ScaNN
ScaNN (Scalable Nearest Neighbors) is a method for efficient vector similarity
search at scale. This code implements [1, 2], which includes search space
pruning and quantization for Maximum Inner Product Search and also supports
other distance functions such as Euclidean distance. The implementation is
designed for x86 processors with AVX2 support. ScaNN achieves state-of-the-art
performance on ann-benchmarks.com as shown on the
glove-100-angular dataset below:
ScaNN can be configured to fit datasets with different sizes and distributions.

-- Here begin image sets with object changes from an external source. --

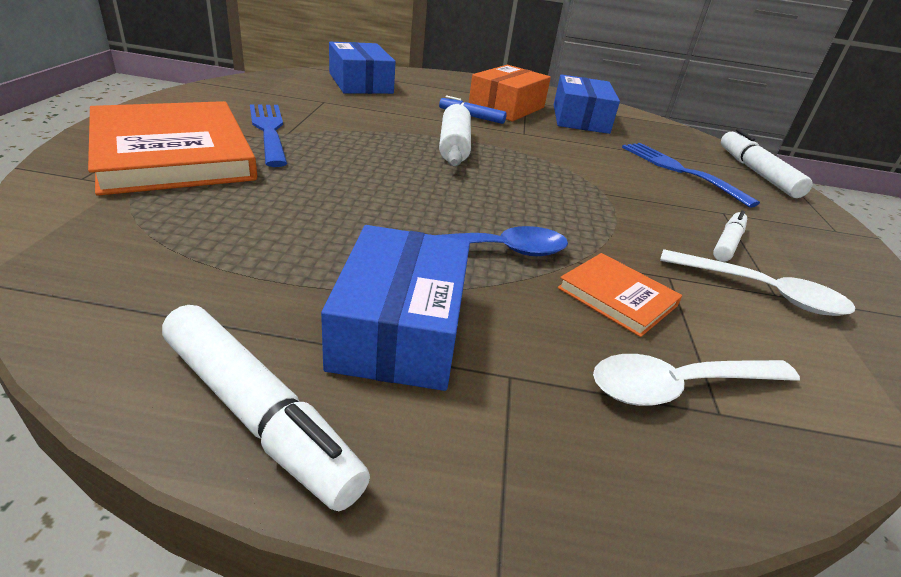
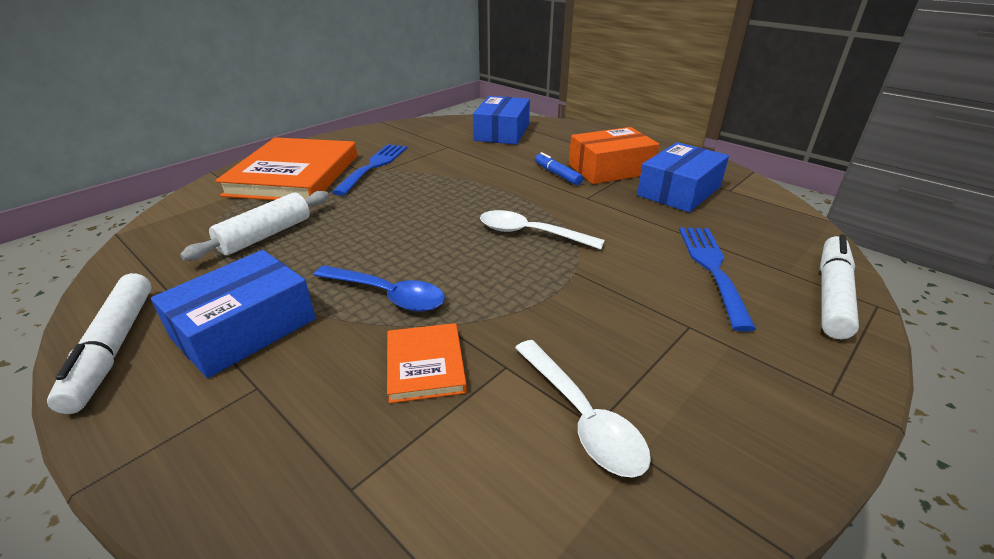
camera: 40 degrees right, 0 degrees up
white rolling pin [439,104,471,166] -> white rolling pin moved to [180,191,329,261]
white spoon [593,354,800,406] -> white spoon moved to [480,210,605,250]
white marker [713,210,747,262] -> none

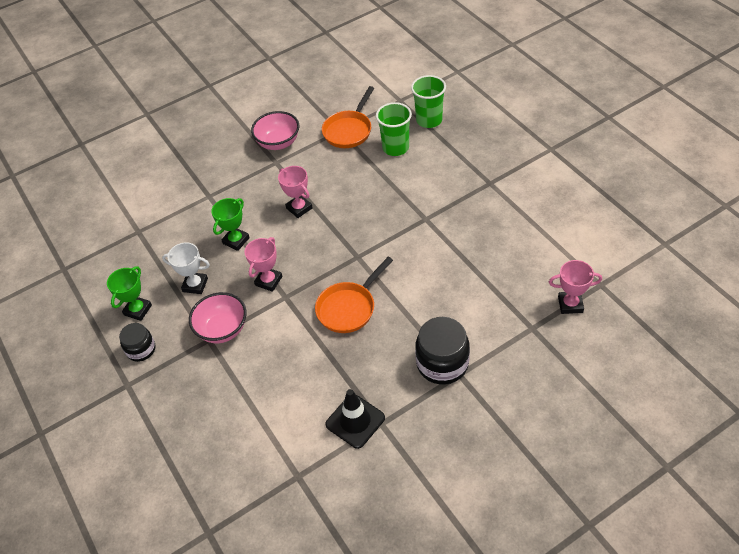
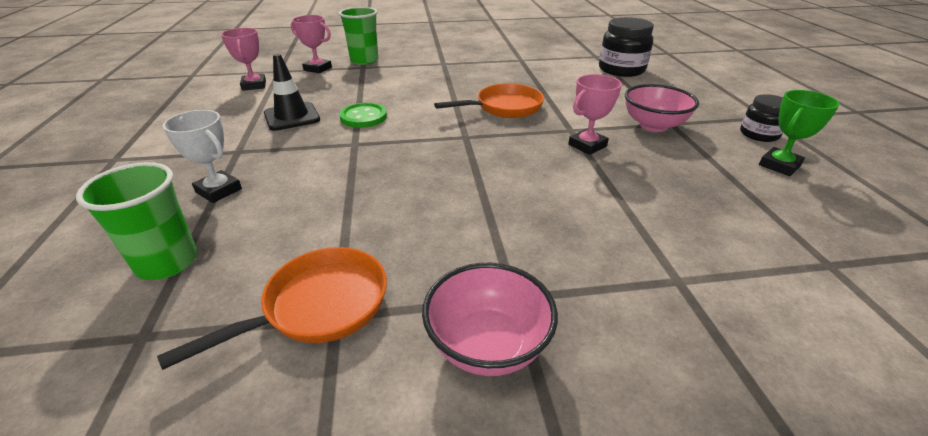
camera: 160 degrees left, 15 degrees down
white trophy [162,242,210,294] -> white trophy moved to [163,110,242,203]
green trophy [211,198,250,251] -> none
pink trophy [278,166,313,218] -> pink trophy moved to [221,28,266,91]
black traffic cone [325,389,385,449] -> black traffic cone moved to [264,54,320,131]
green cup [376,102,412,156] -> green cup moved to [339,7,378,65]
black jar [415,317,470,385] -> black jar moved to [599,17,654,77]
none -> green button [339,103,387,128]

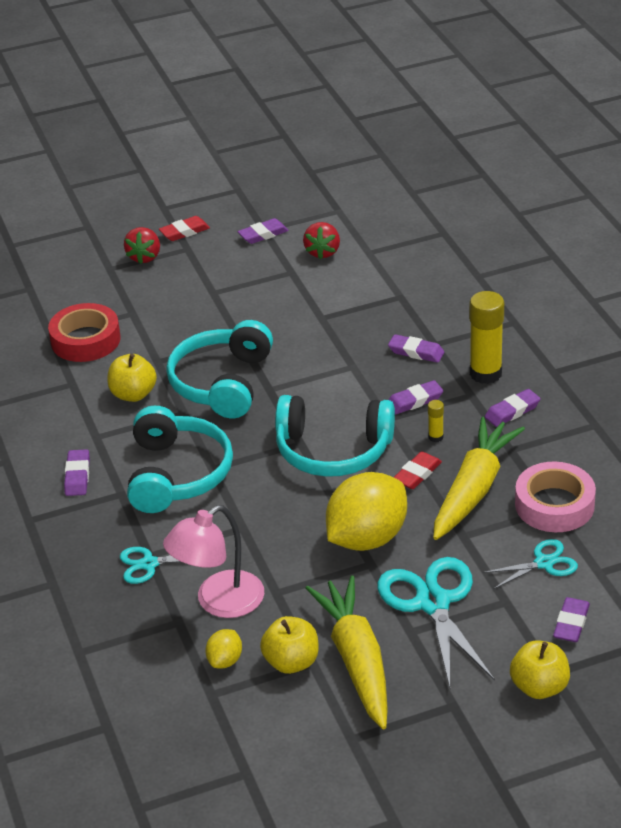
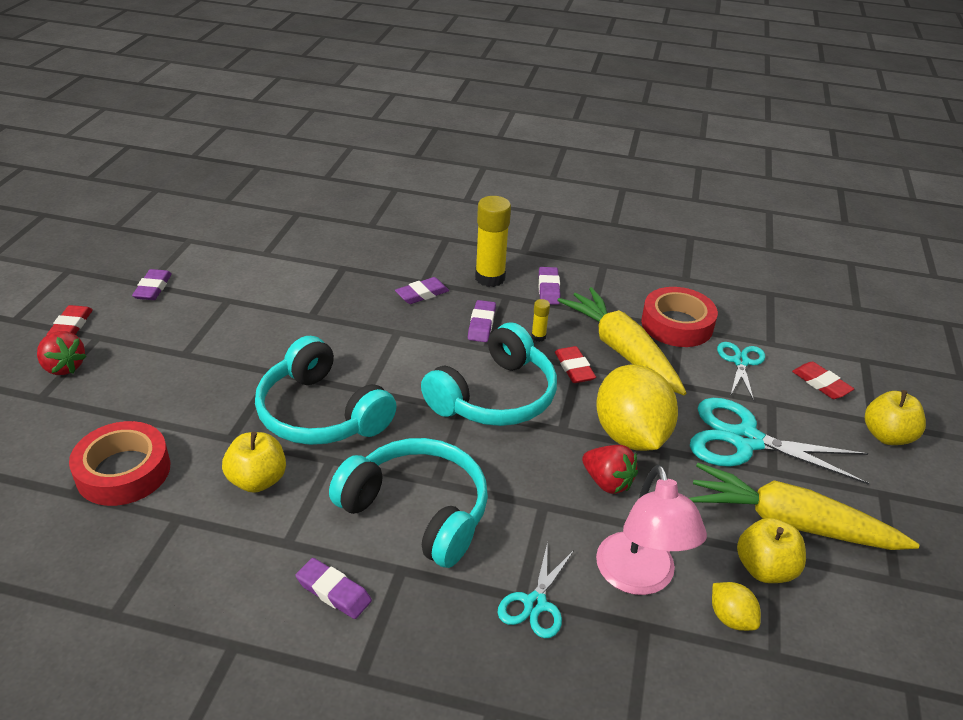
camera: 60 degrees left, 0 degrees up
red strawberry [303,222,340,259] -> red strawberry moved to [582,445,638,494]
pink tape [515,462,596,532] -> red tape [641,287,718,347]
purple eraser [553,597,590,642] -> red eraser [792,362,854,399]

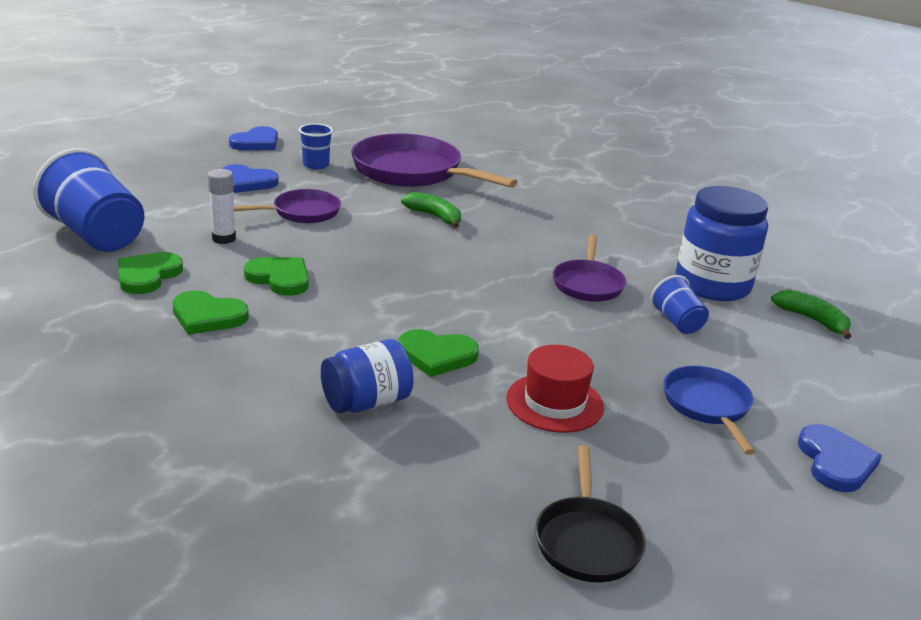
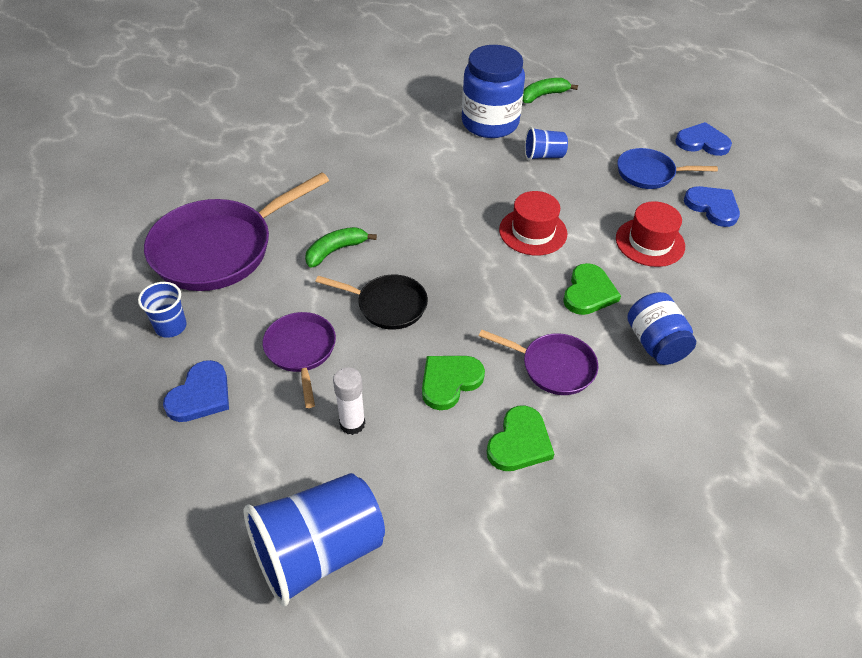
camera: 75 degrees left, 20 degrees up
green heart [118,252,183,294] -> none
blue heart [229,126,278,150] -> blue heart moved to [684,186,740,227]
black pan [535,446,646,582] -> black pan moved to [315,274,428,330]
purple pan [553,235,626,302] -> purple pan moved to [479,329,598,395]
none -> red hat [499,191,567,256]

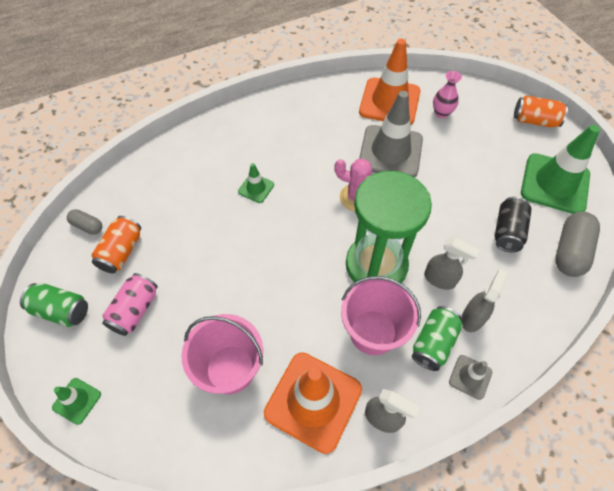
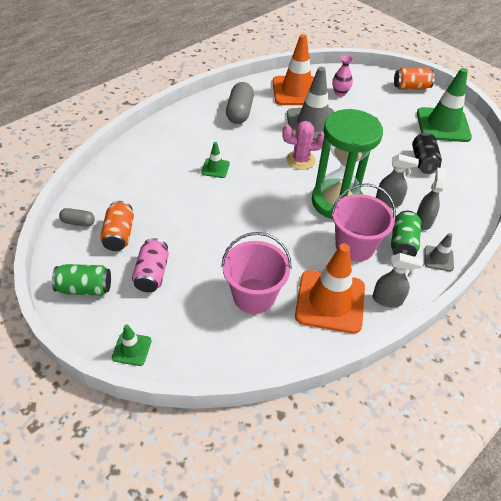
camera: 20 degrees left, 10 degrees down
grey capsule [555,211,600,277] -> grey capsule moved to [226,82,254,124]

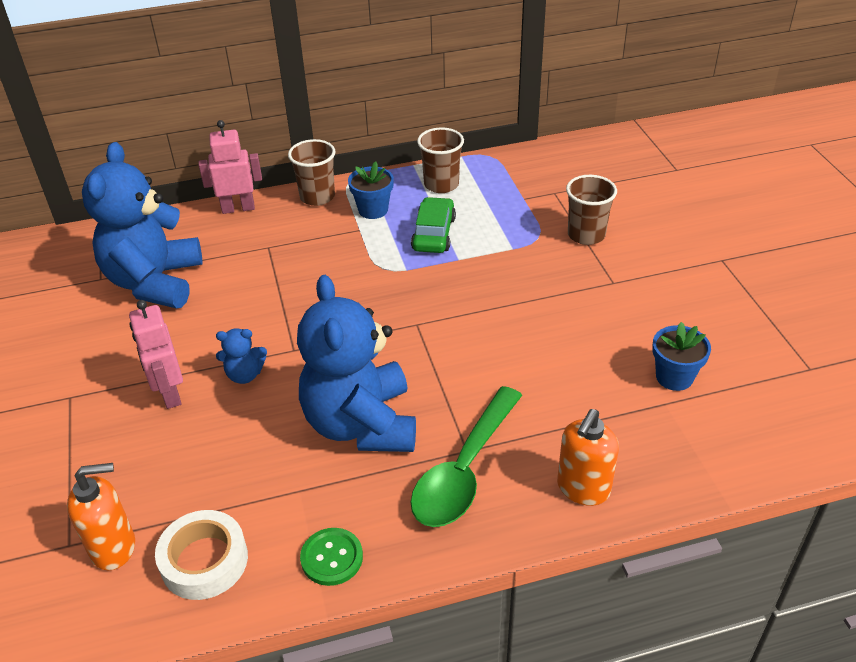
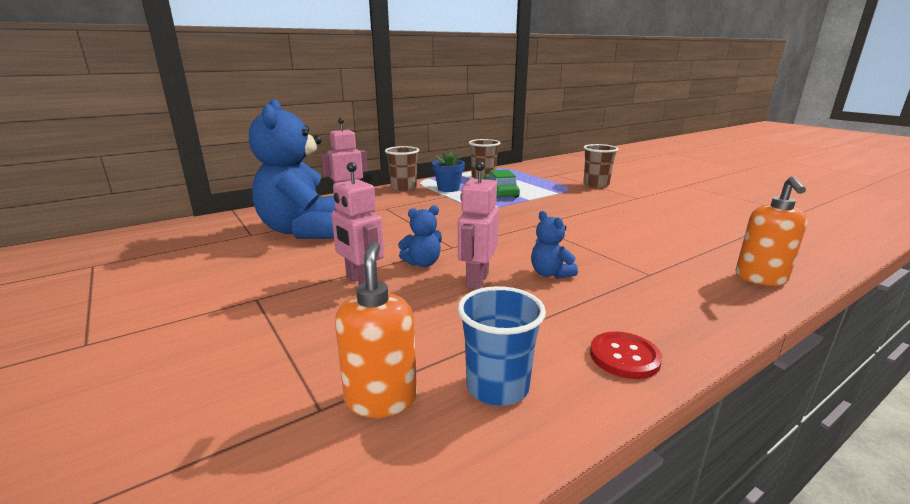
camera: 20 degrees left, 20 degrees down
orange soap dispenser [67,463,135,570] -> orange soap dispenser turned 60 degrees counterclockwise [335,241,417,418]
white tape [155,510,248,600] -> blue cup [458,286,546,406]
blue teddy bear [297,275,416,452] -> blue teddy bear [531,211,578,279], size x0.42
green button [300,528,363,586] -> red button [590,331,662,379]
green spoon [410,386,522,527] -> none
blue flower pot [652,322,711,391] -> none
none -> pink robot [458,161,499,289]

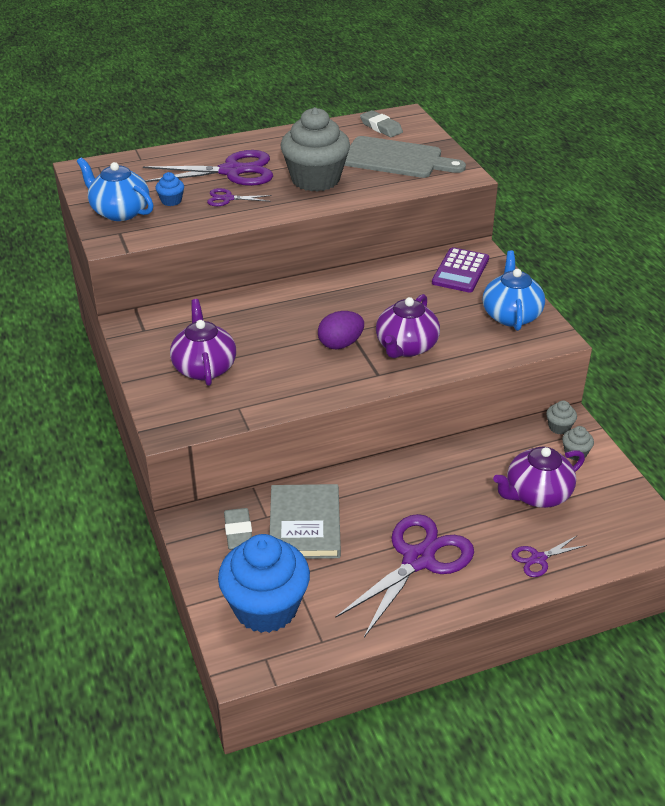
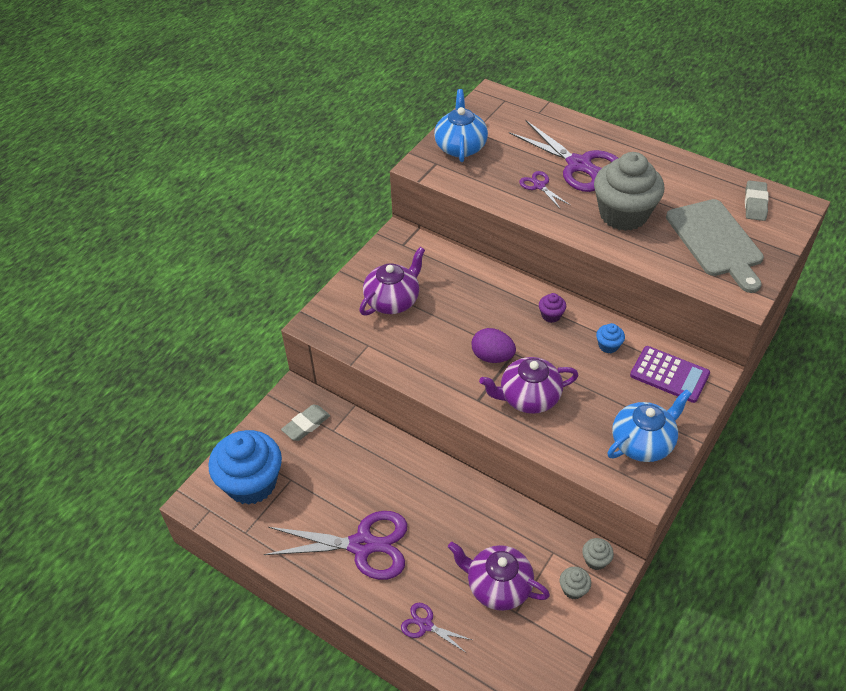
camera: 55 degrees right, 10 degrees up
blue cupcake [155,172,184,206] -> blue cupcake moved to [596,323,625,353]
grey book [270,484,341,559] -> none
purple calculator [432,247,489,293] -> purple calculator turned 135 degrees counterclockwise [630,346,710,403]
none -> purple cupcake [539,293,566,323]

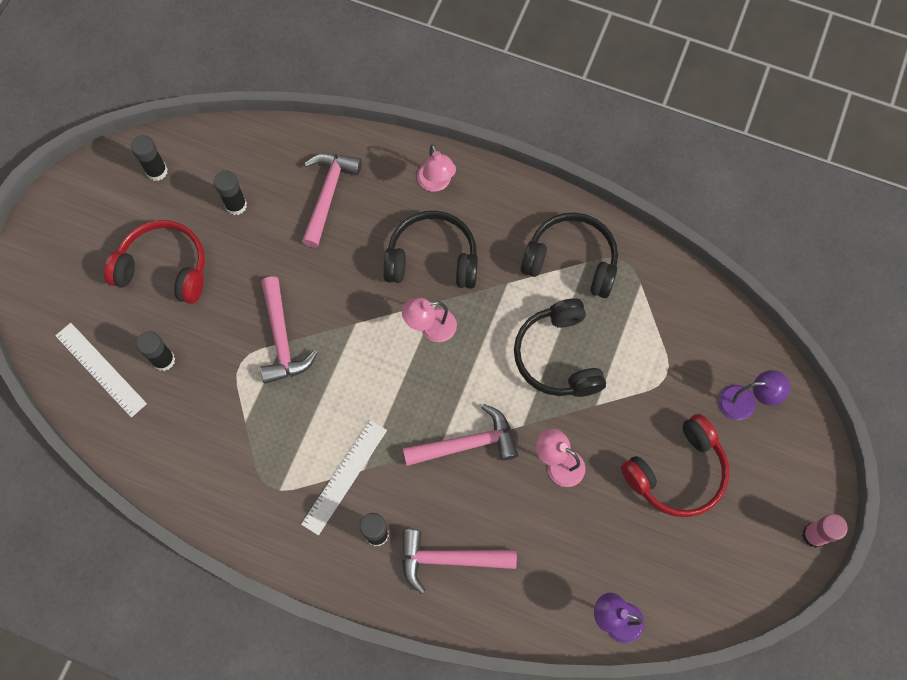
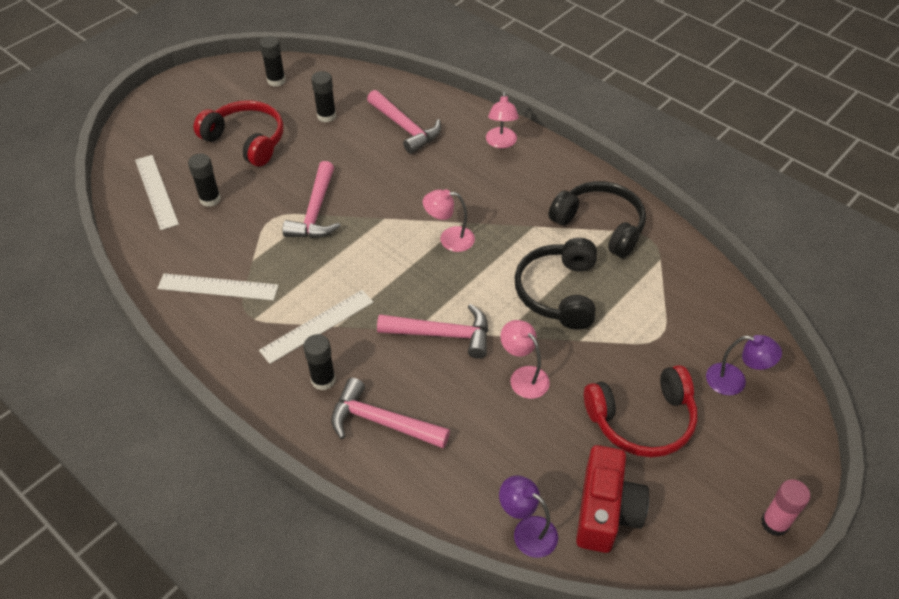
camera: 20 degrees right, 20 degrees down
pink hammer [302,153,362,248] -> pink hammer turned 105 degrees clockwise [367,90,441,154]
black headphones [383,211,478,289] -> none
none -> white ruler [157,273,279,300]
none -> red camera [576,445,649,553]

It has both TensorFlow and Python APIs. The library shows strong performance
with large datasets [1, 2]. The code is released for research purposes. For more
details on the academic description of algorithms, please see below.
References:
-
@inproceedings{avq_2020,
title={Accelerating Large-Scale Inference with Anisotropic Vector Quantization},
author={Guo, Ruiqi and Sun, Philip and Lindgren, Erik and Geng, Quan and Simcha, David and Chern, Felix and Kumar, Sanjiv},
booktitle={International Conference on Machine Learning},
year={2020},
URL={https://arxiv.org/abs/1908.10396}
}
-
@inproceedings{soar_2023,
title={SOAR: Improved Indexing for Approximate Nearest Neighbor Search},
author={Sun, Philip and Simcha, David and Dopson, Dave and Guo, Ruiqi and Kumar, Sanjiv},
booktitle={Neural Information Processing Systems},
year={2023},
URL={https://arxiv.org/abs/2404.00774}
}
Installation
manylinux_2_27
-compatible wheels are available on PyPI:
pip install scann
ScaNN supports Linux environments running Python versions 3.9-3.12. See
docs/releases.md for release notes; the page also contains
download links for ScaNN wheels prior to version 1.1.0, which were not released
on PyPI.
In accordance with the
manylinux_2_27
specification, ScaNN
requires libstdc++
version 3.4.23 or above from the operating system. See
here for an example of how
to find your system's libstdc++
version; it can generally be upgraded by
installing a newer version of g++
.
Integration with TensorFlow Serving
We provide custom Docker images of
TF Serving that are linked to the ScaNN
TF ops. See the tf_serving
directory for further
information.
Building from source
To build ScaNN from source, first install the build tool
bazel (use version 7.x), Clang 17, and libstdc++ headers
for C++17 (which are provided with GCC 9). Additionally, ScaNN requires a modern
version of Python (3.9.x or later) and Tensorflow 2.17 installed on that version
of Python. Once these prerequisites are satisfied, run the following command in
the root directory of the repository:
python configure.py
CC=clang-17 bazel build -c opt --features=thin_lto --copt=-mavx --copt=-mfma --cxxopt="-std=c++17" --copt=-fsized-deallocation --copt=-w :build_pip_pkg
./bazel-bin/build_pip_pkg
A .whl file should appear in the root of the repository upon successful
completion of these commands. This .whl can be installed via pip.
Usage
See the example in docs/example.ipynb. For a more in-depth
explanation of ScaNN techniques, see docs/algorithms.md.